What you should do:
If a line in the data below holds the word "Evaluatorii", copy it.

Stored data entries:
________________________
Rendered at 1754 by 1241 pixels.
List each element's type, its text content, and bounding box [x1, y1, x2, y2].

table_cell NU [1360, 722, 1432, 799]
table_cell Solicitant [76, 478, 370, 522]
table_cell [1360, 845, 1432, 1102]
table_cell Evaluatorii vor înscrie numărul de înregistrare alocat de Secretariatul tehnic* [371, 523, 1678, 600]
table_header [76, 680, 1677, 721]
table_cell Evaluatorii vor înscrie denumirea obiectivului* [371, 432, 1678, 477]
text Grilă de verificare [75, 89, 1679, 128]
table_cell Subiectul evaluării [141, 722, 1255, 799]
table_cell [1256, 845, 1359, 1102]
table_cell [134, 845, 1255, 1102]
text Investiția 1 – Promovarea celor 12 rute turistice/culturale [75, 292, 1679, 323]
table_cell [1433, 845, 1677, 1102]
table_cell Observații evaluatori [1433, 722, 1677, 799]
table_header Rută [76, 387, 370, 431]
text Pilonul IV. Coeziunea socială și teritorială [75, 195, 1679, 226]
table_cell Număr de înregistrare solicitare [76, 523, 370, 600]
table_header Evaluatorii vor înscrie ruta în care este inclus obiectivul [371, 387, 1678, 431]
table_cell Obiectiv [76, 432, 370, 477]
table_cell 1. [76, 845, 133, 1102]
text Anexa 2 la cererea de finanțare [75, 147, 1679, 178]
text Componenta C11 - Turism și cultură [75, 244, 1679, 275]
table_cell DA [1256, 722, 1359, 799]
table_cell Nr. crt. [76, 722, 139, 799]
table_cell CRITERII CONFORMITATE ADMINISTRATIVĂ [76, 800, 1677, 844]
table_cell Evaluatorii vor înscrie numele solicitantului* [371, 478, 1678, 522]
________________________
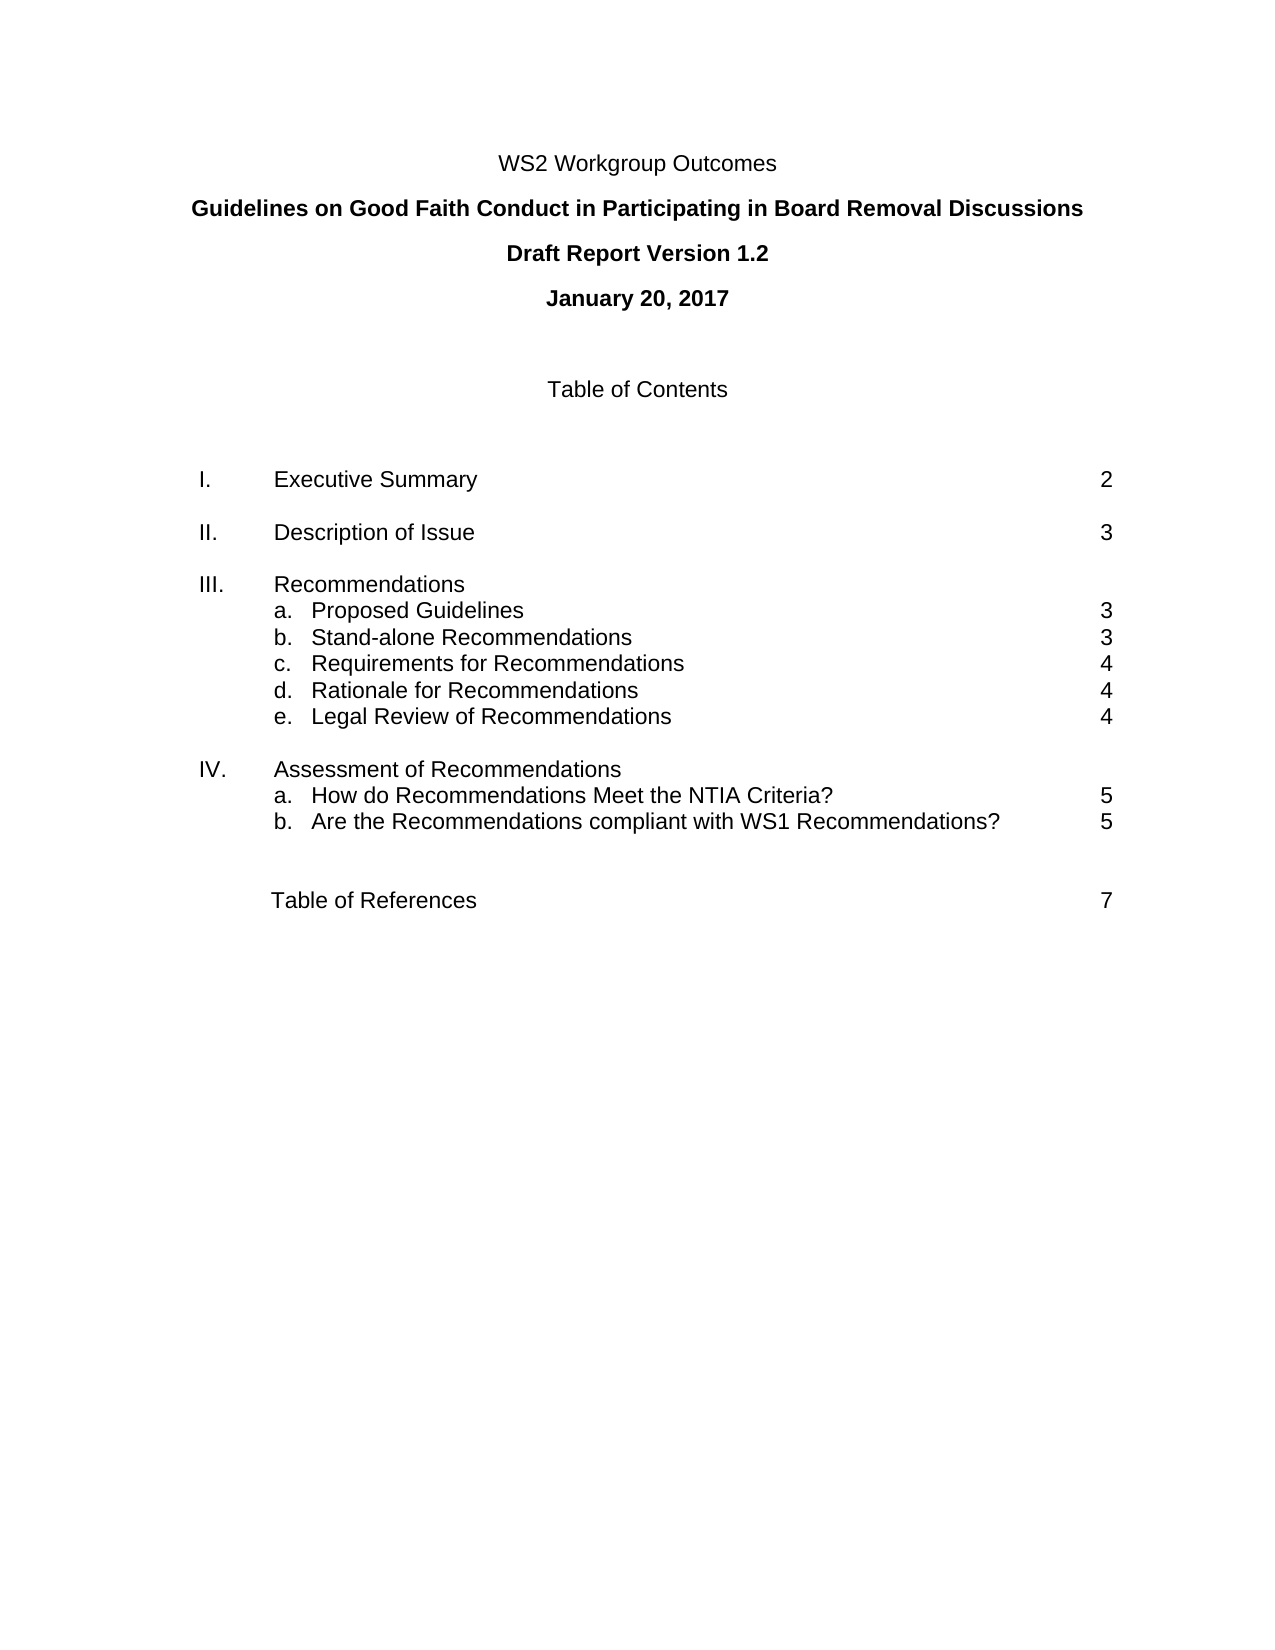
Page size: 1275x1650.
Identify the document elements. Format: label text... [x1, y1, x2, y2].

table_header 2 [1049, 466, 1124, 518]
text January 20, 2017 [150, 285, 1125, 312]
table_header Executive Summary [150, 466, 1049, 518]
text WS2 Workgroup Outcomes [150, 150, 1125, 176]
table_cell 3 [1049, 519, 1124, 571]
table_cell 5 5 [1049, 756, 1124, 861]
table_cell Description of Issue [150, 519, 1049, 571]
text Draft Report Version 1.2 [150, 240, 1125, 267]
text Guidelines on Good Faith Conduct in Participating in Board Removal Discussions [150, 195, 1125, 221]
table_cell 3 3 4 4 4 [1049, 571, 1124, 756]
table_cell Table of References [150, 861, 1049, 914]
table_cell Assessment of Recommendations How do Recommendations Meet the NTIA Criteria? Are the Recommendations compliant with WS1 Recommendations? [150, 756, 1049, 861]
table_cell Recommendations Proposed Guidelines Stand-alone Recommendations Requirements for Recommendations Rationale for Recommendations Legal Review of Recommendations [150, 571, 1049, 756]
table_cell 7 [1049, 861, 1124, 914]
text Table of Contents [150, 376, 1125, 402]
________________________
Solution to the problem:
table_cell Evaluatorii vor înscrie numărul de înregistrare alocat de Secretariatul tehnic* [371, 523, 1678, 600]
table_cell Evaluatorii vor înscrie denumirea obiectivului* [371, 432, 1678, 477]
table_header Evaluatorii vor înscrie ruta în care este inclus obiectivul [371, 387, 1678, 431]
table_cell Evaluatorii vor înscrie numele solicitantului* [371, 478, 1678, 522]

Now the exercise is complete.